On September 29, 1940, a small band of League of Nations employees and their families arrived at the Institute for Advanced Study, where they would base the civilian operations of the League’s Economic and Financial Organization for the next five years. Led by Scotsman Alexander Loveday, the cosmopolitan group with members from Ireland, Sweden, Estonia, Canada, the Netherlands, Belgium, Czechoslovakia, Romania, Switzerland, France, and New Zealand comprised some of the leading experts in economics, finance, and demography. But why were they in Princeton?
The answer to this question lies in a mix of the personal, the political, and the circumstantial. At the time, the circumstances seemed the most important and were certainly the most dramatic factor. In 1940, the Economic and Financial Organization was the largest and most important agency of the League of Nations, the international body that preceded the United Nations. Its secretariat, a civil-servant section of economists and statisticians from around the world, came to the United States to escape a Nazi-occupied Europe that left the League isolated and at risk of Axis domination. When Loveday, the Director of the agency, put out his first call for help to the Institute in early May 1940, what remained of democratic Europe was on the brink of collapse.
By the time Loveday and his colleagues arrived at the Institute, Belgium and France had fallen to the Axis powers, British forces had been pushed back across the English Channel, and the only route out of Europe was across a hostile Spain and an unpredictable Portugal. (The League officials shared a fairly typical, if not fortunate, tale of flight: on their way from Geneva they survived a serious bus crash in which three members of the party were injured, then endured a three-week wait, huddled together on a shared mattress in a public room in Lisbon, before securing safe passage on board the Exeter.)
Aside from affording sanctuary, there were also constructive, political reasons why a League presence in Princeton was important. Moving the Economic and Financial secretariat to the Institute preserved the League’s invaluable expertise and made it readily accessible to the United States government, which placed economic and financial reconstruction at the heart of its plans for a new world order. Between 1940 and 1945, the number of League officials based at Princeton grew from eleven to thirty-five. They helped establish the United Nations Relief and Reconstruction Administration in 1943, drafted plans for the new monetary order agreed to at the Bretton Woods Conference in 1944, and advanced the trade liberalization that resulted in the General Agreement on Tariffs and Trade in 1947. The League group in Princeton also provided essential practical support for the creation of the United Nations, established in 1945.
None of this would have been possible without the pivotal role played by the Institute. Its intervention in the summer of 1940 was crucial, as Director Frank Aydelotte explained to the Institute Trustees, “for the League was unlikely to approach the United States, a non-Member, and the United States would hardly approach the League.” Moving the League’s secretariat to the United States touched political sensitivities that ran deep, especially in 1940, an election year in which President Roosevelt bid for a controversial third term and the nation, though divided on issues of foreign engagement, began to prepare for war.

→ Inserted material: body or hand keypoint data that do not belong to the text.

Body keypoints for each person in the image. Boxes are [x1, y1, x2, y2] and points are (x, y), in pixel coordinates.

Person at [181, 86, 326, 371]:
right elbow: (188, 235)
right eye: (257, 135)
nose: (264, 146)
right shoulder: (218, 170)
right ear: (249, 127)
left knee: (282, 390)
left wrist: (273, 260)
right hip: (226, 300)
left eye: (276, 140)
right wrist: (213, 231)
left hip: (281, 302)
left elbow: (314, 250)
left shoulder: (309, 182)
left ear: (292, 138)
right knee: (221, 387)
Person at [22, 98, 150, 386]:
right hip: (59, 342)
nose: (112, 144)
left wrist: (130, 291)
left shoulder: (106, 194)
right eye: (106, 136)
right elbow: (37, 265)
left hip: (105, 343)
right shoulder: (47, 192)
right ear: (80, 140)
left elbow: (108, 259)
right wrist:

In a series of deft moves, Aydelotte, who had served as President of his local League of Nations Association for many years, quickly put together a tripartite response to Loveday’s plea that included the Rockefeller Foundation (which helped to bankroll the move) and Princeton University, which made great play of “Wilson’s University” saving the League in its hour of need. But it was Aydelotte who undertook the lion’s share of the work, including the sensitive political task of negotiating with Secretary of State Cordell Hull to ensure that the State Department and the White House privately supported the Institute initiative. They endorsed the Director’s efforts with alacrity.
The League’s arrival in Princeton put considerable pressure on the Institute’s resources: the new dining room in Fuld Hall was given over to the League while Faculty members were asked to share offices and secretaries to work in corridors. But the sacrifices demanded of Faculty and support staff alike were seen as a central contribution to the “mobilization of the scholarly resources of the nation” and were understood as part of the nation’s “mobilization against the threat of war,” as Aydelotte described it in an October 1940 report. Much of this history remains untold, as does the Institute’s role in efforts to persuade the United States as a whole to assume global leadership during World War II. Undoubtedly, Aydelotte would be delighted at the inauguration of the new Shelby White and Leon Levy Archives Center, which will help to recover these and other forgotten histories of the Institute.